"Dying is a lonely occupation."--Edwin Brock

Worn out bodies congregate like elephants when they

know the end is near. Old timers miss being touched

but with atrophied genitals there's no itch left to scratch.

Relating along side each other like pre-schoolers who havent

yet learned to share: Don't bother me, and I won't bother you.

All fear dying more than death, some worry about being closed

up in a box before breathing their last breath.

True believers fear punishment worse than death for sins

the Deity may not forgive.

They welcome visitors, especially kids, forever pleading:

Do you have to leave so soon? The help knocks on the door:

Lunch is ready and looks some good.

A slow motion parade of walkers and canes shuffle down the hall

to the dining room, a sea of grey. Permed ladies with gold rings

on tremulous fingers sit together as do gents with faces like cracked

parchment wearing drooping suspenders on Chaplinesque baggy pants.

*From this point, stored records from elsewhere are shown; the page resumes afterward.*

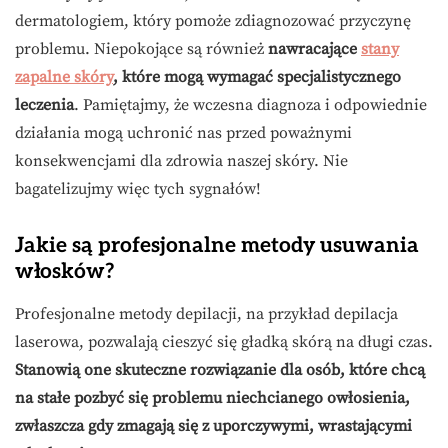
dermatologiem, który pomoże zdiagnozować przyczynę
problemu. Niepokojące są również
nawracające
stany
zapalne skóry
, które mogą wymagać specjalistycznego
leczenia
. Pamiętajmy, że wczesna diagnoza i odpowiednie
działania mogą uchronić nas przed poważnymi
konsekwencjami dla zdrowia naszej skóry. Nie
bagatelizujmy więc tych sygnałów!
Jakie są profesjonalne metody usuwania
włosków?
Profesjonalne metody depilacji, na przykład depilacja
laserowa, pozwalają cieszyć się gładką skórą na długi czas.
Stanowią one skuteczne rozwiązanie dla osób, które chcą
na stałe pozbyć się problemu niechcianego owłosienia,
zwłaszcza gdy zmagają się z uporczywymi, wrastającymi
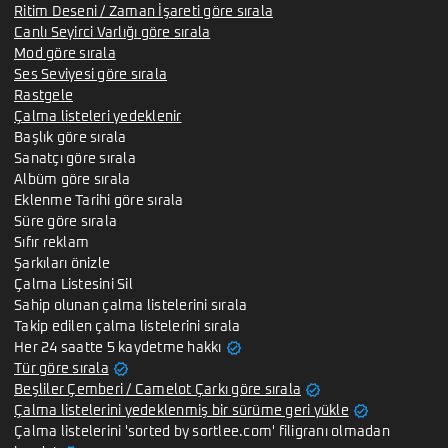
Ritim Deseni / Zaman İşareti göre sırala
Canlı Seyirci Varlığı göre sırala
Mod göre sırala
Ses Seviyesi göre sırala
Rastgele
Çalma listeleri yedeklenir
Başlık göre sırala
Sanatçı göre sırala
Albüm göre sırala
Eklenme Tarihi göre sırala
Süre göre sırala
Sıfır reklam
Şarkıları önizle
Çalma Listesini Sil
Sahip olunan çalma listelerini sırala
Takip edilen çalma listelerini sırala
verified
Her 24 saatte 5 kaydetme hakkı
verified
Tür göre sırala
verified
Beşliler Çemberi / Camelot Çarkı göre sırala
verified
Çalma listelerini yedeklenmiş bir sürüme geri yükle
Çalma listelerini 'sorted by sortlee.com' filigranı olmadan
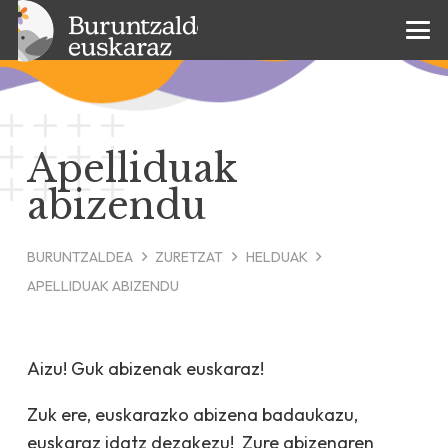
Apelliduak
abizendu
BURUNTZALDEA
ZURETZAT
HELDUAK
APELLIDUAK ABIZENDU
Aizu! Guk abizenak euskaraz!
Zuk ere, euskarazko abizena badaukazu,
euskaraz idatz dezakezu! Zure abizenaren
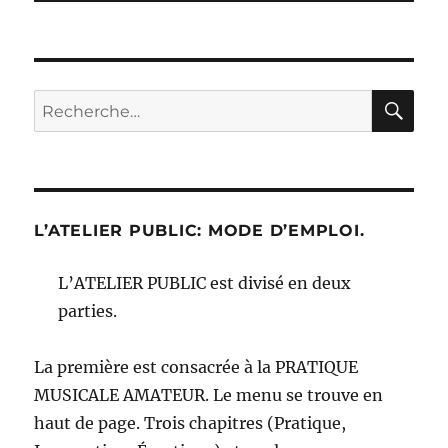
RE
Recherche
pour :
L’ATELIER PUBLIC: MODE D’EMPLOI.
L’ATELIER PUBLIC est divisé en deux
parties.
La première est consacrée à la PRATIQUE
MUSICALE AMATEUR. Le menu se trouve en
haut de page. Trois chapitres (Pratique,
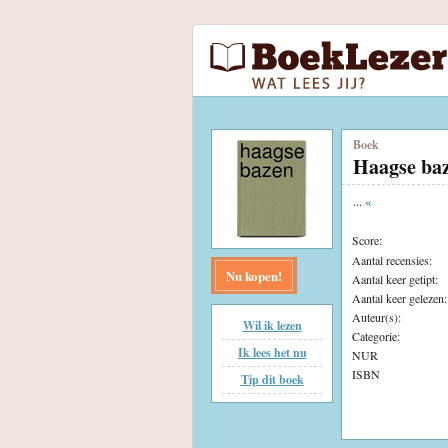
Boek
Haagse ba
...
«
Score:
Aantal recensies:
Nu kopen!
Aantal keer getipt:
Aantal keer gelezen:
Auteur(s):
Wil ik lezen
Categorie:
Ik lees het nu
NUR
ISBN
Tip dit boek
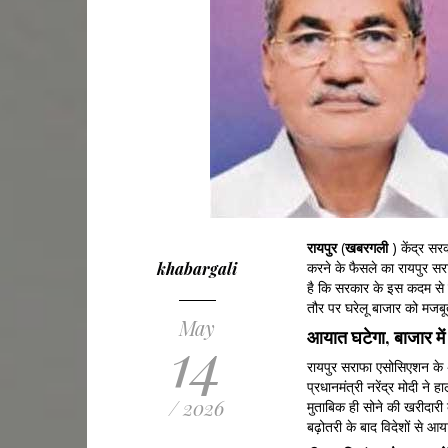
रायपुर
(
खबरगली
) केंद्र सर
khabargali
करने के फैसले का रायपुर सर
है कि सरकार के इस कदम से द
तौर पर घरेलू बाजार को मजबू
May
14
आयात घटेगा, बाजार में
रायपुर सराफा एसोसिएशन के अ
प्रधानमंत्री नरेंद्र मोदी न
/ 2026
मुताबिक ही सोने की खरीदारी 
बढ़ोतरी के बाद विदेशों से आय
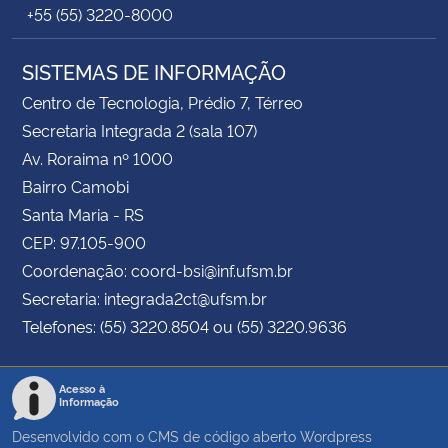
+55 (55) 3220-8000
SISTEMAS DE INFORMAÇÃO
Centro de Tecnologia, Prédio 7, Térreo
Secretaria Integrada 2 (sala 107)
Av. Roraima nº 1000
Bairro Camobi
Santa Maria - RS
CEP: 97.105-900
Coordenação: coord-bsi@inf.ufsm.br
Secretaria: integrada2ct@ufsm.br
Telefones: (55) 3220.8504 ou (55) 3220.9636
Acesso à
Informação
Desenvolvido com o CMS de código aberto
Wordpress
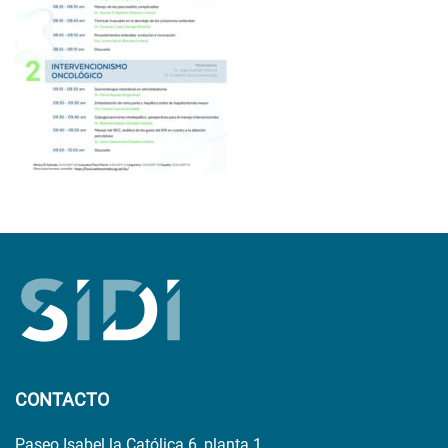
CONTACTO
Paseo Isabel la Católica 6, planta 1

They chat politely about the weather, avoid discussion of belly and bowel,

tinnitus-plagued ears miss half of what's said.

Bewildered minds cry easily, bursts of laughter a thing of the past.

A morning delivery of boxes of diapers accounts for the scent

residents no longer can sense.

I walk out the door, vow to get on with living, stop chewing my mental cud

on habitual worries over my potato-sized prostate, clogged rivulets and perennial concerns about not enough money.

I?ll confront that grim ferryman square in the face, get quiet enough to take a deep

breath, be fully present to touch and be touched by those that I love.

I'll have lots of laughs, write poem after poem, still writing, smiling ear to ear as I'm lowered down in the ground.